The the the table compares the performance of HY-Embodied-0.5 MoE A32B against several state-of-the-art models across a range of benchmarks categorized into visual perception, embodied understanding, and spatial understanding. The results show that HY-Embodied-0.5 MoE A32B achieves top scores on multiple tasks, particularly excelling in spatial understanding benchmarks. The model demonstrates strong performance across all categories, often outperforming larger models, which suggests that its advantages stem from architectural and training design rather than scale alone. HY-Embodied-0.5 MoE A32B achieves the highest scores on several benchmarks, particularly in spatial understanding, indicating strong spatial reasoning capabilities. The model outperforms larger models like Gemini 3.0 Pro and Kimi K2.5 on most tasks, suggesting that its performance is not solely due to model size. HY-Embodied-0.5 MoE A32B shows competitive results across visual perception and embodied understanding tasks, demonstrating a balanced and robust capability profile.
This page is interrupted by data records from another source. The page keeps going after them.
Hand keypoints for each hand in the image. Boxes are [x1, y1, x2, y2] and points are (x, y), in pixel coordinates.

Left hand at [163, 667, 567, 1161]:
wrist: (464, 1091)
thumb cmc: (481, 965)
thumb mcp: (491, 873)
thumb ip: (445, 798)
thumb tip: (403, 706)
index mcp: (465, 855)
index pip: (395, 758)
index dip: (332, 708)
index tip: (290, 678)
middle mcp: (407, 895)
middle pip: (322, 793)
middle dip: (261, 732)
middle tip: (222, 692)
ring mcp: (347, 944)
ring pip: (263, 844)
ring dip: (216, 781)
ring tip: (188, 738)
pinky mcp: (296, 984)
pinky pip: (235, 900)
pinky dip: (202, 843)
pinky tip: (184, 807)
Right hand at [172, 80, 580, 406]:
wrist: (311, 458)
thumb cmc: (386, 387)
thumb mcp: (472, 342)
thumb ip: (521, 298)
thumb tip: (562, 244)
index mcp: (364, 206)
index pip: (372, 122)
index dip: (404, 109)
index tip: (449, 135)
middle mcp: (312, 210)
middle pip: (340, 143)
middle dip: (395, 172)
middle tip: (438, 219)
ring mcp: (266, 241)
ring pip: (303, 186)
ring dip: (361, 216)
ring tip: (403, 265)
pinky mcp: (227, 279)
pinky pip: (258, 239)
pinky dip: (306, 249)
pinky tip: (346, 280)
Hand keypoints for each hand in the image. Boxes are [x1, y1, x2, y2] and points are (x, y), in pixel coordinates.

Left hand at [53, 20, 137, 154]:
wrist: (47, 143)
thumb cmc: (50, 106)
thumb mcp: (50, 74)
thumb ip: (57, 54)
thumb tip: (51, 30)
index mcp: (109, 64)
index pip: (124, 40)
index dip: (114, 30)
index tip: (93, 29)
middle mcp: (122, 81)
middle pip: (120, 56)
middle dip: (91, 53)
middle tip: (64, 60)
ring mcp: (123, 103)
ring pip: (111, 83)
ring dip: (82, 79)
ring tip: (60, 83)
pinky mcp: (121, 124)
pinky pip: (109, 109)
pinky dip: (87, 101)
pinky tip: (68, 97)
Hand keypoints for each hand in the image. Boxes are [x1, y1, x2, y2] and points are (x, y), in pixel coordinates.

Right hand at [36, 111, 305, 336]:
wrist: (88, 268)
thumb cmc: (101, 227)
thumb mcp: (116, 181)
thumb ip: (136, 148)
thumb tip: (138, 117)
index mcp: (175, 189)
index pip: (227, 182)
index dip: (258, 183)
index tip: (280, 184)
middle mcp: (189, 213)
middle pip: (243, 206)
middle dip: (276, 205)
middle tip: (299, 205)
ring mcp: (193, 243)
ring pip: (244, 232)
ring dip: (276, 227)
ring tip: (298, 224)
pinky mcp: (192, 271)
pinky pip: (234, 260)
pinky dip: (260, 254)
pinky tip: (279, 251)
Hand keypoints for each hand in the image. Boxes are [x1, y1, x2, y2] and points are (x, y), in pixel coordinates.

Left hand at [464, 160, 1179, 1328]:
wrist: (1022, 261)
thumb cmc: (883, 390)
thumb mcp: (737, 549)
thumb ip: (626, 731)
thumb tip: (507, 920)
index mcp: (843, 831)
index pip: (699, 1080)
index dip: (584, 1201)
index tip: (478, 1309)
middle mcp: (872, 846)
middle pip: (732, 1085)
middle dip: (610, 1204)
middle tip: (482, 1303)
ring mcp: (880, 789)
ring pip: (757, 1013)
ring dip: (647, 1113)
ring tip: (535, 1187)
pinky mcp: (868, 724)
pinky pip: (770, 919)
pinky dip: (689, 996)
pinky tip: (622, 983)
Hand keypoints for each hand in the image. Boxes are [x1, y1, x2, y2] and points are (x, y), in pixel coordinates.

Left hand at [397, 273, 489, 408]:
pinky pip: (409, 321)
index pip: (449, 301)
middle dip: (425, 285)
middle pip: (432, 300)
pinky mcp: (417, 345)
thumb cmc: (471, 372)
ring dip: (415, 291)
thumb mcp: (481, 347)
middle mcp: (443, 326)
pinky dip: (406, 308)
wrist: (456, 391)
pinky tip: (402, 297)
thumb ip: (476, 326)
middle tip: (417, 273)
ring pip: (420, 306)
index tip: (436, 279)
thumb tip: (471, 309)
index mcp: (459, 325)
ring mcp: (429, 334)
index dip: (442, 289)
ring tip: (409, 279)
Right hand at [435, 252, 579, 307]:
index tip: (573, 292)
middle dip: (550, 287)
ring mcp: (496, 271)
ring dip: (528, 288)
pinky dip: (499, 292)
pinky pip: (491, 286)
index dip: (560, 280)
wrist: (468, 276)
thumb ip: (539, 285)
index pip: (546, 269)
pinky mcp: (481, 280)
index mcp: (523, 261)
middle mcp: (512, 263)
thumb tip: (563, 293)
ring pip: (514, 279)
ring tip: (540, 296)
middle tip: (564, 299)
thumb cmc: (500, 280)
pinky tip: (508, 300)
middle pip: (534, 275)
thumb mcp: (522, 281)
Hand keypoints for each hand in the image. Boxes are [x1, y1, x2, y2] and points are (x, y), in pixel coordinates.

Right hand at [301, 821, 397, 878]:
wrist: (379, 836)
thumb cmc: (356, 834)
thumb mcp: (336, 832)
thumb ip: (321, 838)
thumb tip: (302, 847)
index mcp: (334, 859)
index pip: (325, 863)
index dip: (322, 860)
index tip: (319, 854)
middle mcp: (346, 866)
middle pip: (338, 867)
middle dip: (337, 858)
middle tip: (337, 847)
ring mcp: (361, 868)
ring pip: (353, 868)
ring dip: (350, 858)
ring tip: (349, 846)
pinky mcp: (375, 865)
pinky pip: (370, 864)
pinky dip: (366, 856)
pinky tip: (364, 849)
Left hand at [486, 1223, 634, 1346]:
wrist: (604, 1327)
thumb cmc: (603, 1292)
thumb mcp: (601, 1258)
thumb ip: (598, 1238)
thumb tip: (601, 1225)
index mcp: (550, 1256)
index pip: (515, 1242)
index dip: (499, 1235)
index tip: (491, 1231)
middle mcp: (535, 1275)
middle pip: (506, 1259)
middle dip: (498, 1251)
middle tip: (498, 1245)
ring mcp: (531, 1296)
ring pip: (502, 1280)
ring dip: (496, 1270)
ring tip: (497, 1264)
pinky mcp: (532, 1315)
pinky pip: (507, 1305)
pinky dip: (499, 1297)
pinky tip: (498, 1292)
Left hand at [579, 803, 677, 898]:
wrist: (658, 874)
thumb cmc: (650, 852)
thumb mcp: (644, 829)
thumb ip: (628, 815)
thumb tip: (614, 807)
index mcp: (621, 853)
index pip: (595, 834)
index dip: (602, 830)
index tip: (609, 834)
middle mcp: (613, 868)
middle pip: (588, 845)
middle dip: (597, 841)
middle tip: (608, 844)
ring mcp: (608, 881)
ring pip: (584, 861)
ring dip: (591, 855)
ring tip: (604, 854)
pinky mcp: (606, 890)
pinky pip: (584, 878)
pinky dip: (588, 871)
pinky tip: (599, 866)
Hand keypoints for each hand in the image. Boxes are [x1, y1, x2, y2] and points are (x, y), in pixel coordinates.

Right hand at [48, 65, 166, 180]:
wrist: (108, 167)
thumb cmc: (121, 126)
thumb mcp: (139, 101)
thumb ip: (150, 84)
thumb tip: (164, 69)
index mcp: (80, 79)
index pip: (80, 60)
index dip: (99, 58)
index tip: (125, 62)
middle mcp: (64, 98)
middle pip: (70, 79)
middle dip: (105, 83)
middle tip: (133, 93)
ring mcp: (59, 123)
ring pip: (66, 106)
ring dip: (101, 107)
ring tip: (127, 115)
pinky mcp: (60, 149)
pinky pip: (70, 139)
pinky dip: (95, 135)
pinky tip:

The authors evaluate the Mixture-of-Tokens (MoT) architecture through efficiency comparisons and extensive benchmarking across embodied, spatial, and general visual understanding tasks. The results demonstrate that the MoT architecture enables faster training convergence with minimal inference overhead while providing superior spatial reasoning and embodied capabilities compared to larger models. Furthermore, the specialized design maintains strong general visual performance, proving that the model's effectiveness stems from architectural innovations rather than scale alone.